AITA if I (23F) move out after moving back in with my mom (60F) 2 months ago because I don’t want to share a bed with her?

My mom asked me to move back in with her after she received a call from the apartment complex office that she’s no longer eligible to live there because she lives by herself in a 2 bedroom as a fulltime college student with no income (other than the financial aid refund she got). I agreed, as it would benefit me in a way because I was paying $1,600 plus utilities and with my mom I’d be paying the rent of only $1,032 with heat included.

However, my coworker’s roommate will likely be moving out in May and my always had the idea of us being roommates and we know each other well enough. And my rent would only be $450 with everything included.

I really want things to work with my mom but I kinda don’t like being home sometimes. I’m trying to be patient but sharing my mom’s bed in her room every night feels kind of suffocating and I only wear my work clothes because all of my belongings except my keys, purse, socks, and work clothes and pair of sneakers are away in storage and my storage unit is the tiniest and I’m paying $99.97 a month for it. My mom was a fulltime student and had finals around the time I moved in in December, and now we’re in the middle of February and I still don’t have a room cleared out for me as it was used for her own storage.

I feel like there’s not really any room for my stuff, included in the fridge or freezer.

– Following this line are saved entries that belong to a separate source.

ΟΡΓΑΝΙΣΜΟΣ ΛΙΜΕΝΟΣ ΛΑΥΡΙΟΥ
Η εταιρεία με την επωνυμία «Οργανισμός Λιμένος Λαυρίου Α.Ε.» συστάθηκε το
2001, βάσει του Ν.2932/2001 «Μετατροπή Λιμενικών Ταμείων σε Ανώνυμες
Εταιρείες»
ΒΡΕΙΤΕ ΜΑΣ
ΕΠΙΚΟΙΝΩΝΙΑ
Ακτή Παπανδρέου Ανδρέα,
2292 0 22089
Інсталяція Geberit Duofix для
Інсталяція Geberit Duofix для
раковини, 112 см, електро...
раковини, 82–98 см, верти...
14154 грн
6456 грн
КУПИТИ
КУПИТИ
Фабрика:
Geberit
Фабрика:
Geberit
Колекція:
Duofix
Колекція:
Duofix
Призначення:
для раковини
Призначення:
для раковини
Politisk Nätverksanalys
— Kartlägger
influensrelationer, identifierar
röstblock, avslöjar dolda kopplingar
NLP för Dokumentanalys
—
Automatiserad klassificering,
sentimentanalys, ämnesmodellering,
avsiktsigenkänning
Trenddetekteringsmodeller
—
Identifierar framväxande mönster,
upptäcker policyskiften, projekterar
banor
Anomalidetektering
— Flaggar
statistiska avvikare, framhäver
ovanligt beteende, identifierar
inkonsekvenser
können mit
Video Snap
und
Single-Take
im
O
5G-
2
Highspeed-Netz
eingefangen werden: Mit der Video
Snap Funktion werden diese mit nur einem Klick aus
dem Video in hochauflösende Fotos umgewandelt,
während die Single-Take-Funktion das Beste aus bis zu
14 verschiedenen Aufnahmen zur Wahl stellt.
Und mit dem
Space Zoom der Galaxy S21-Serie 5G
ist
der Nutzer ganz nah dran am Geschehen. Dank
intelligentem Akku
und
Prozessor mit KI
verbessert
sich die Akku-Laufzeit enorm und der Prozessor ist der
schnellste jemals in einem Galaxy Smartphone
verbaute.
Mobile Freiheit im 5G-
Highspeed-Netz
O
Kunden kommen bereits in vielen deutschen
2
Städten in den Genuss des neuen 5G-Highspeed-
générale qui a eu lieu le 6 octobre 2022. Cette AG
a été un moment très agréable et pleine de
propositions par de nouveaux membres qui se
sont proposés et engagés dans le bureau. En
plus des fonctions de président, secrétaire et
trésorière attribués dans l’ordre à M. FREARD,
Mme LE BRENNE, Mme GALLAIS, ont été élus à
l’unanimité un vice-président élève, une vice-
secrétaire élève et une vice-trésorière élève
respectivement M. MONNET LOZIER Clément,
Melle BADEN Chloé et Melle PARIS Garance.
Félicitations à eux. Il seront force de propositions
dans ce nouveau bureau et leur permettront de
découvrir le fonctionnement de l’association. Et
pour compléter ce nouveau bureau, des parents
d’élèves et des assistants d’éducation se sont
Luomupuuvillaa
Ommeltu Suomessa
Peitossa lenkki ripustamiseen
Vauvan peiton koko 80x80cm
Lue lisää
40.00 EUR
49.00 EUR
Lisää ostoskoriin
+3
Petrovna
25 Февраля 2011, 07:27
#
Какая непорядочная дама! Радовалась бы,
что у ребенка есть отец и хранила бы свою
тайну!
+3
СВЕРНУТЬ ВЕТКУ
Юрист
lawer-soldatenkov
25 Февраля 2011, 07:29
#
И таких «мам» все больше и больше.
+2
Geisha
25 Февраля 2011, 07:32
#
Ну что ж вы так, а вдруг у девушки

I only eat dry stuff like instant stuff like noodles, which is fine because I mostly only eat that anyway. But the freezer is completely full and so is the fridge so I couldn’t bring frozen stuff or cold stuff even if I wanted to.

My mom gets mad at me anytime I ask when the room would be cleared out for me and it gets into a a very nasty emotional argument and she takes it very personally that I’m rushing her and I’m not patient and don’t care about her.

14 thoughts on “AITA if I (23F) move out after moving back in with my mom (60F) 2 months ago because I don’t want to share a bed with her?”
  1. NTA. You mother needs to figure out her own living situation. I would have refused from the start if I didn’t have my own bed and room. If your mother invited you, that should have been figured out before you arrived.

    Go move in with your friend. Let your mom figure her own stuff out.

  2. Info – I’m confused. The reason you moved back in was because your mom needed a 2nd tenant in the apartment so she could remain living in a 2-bedroom apartment. If her apartment has 2 bedrooms why don’t you each have your own separate rooms and why are you having to share a bed???

  3. Sounds like your mom may be a hoarder, which is a genuine mental health disorder related to OCD. If so, I genuinely feel bad for her, but unless she gets legitimate treatment she will just drag you down into the mess and insanity. NTA.

  4. NTA

    if your mother wants you to live with her, she has to clear space for you, period

    You don’t have to be uncomfortable all the time, because she’s the one that has to move out

  5. NTA. Your mom is a grown adult and so are you. She’s putting you in an unfair position that seems to only benefit her. Move in with your coworker. Sounds like a better situation for you, and your mom will figure out what she needs to

  6. NTA. Does the complex provide 1BR apartments and if so, can they get your mom on the list for one? If not, you need tell her that she needs to make arrangements to move. I’d aid in trying to find a place that is suitable for her because what is she going to do when you’re gone?

  7. Nta just tell her the room needs to be cleaned by a certain date or you will be moving out. Don’t argue, just let her know then go to work. When she starts just be quiet

  8. NTA You are paying less than your current place to not have your own space even though there is enough space. Your mom gets angry and gaslights you but you don’t even have space in the refrigerator. You have the option of living with someone you want to live with, have your own space and pay considerably less rent. Your mom is a grown woman and needs to figure it out. If you are worried about her, help her find another place but don’t live with her. It’s ok

  9. I’ve dealt with a mother like this my entire life and I’m in my 50s. It will suck but you’ve got to make a clean break. She will guilt you, freak out, get emotional, probably bad mouth you to everyone who will listen, but by now, people know who she is. Focus on you. Give her notice and just keep it casual. Text something like “Hey, I’ve signed a lease and I’ll be moving out by March 1, wanted to make sure you knew so you can make other arrangements.”

    Don’t re-litigate your previous arguments. She knows how you feel and she knows what you’ve requested and that she hasn’t make a single move to respect those requests. So she’s basically said no, she’s unwilling to make actual room for you, but she’s happy to take your help and money. F all of that. You deserve to live in a space where you feel comfortable and autonomous and she has no right to take those things from you as you make your way in this world as an adult. Keep it brief, casual (ignore her emotional outbursts), and steadfast. Make the choice, stick by it, and move on. If that means you’re on a couch somewhere because she kicks you out in the meantime, OK. You’ll be so much better for it if you break away now.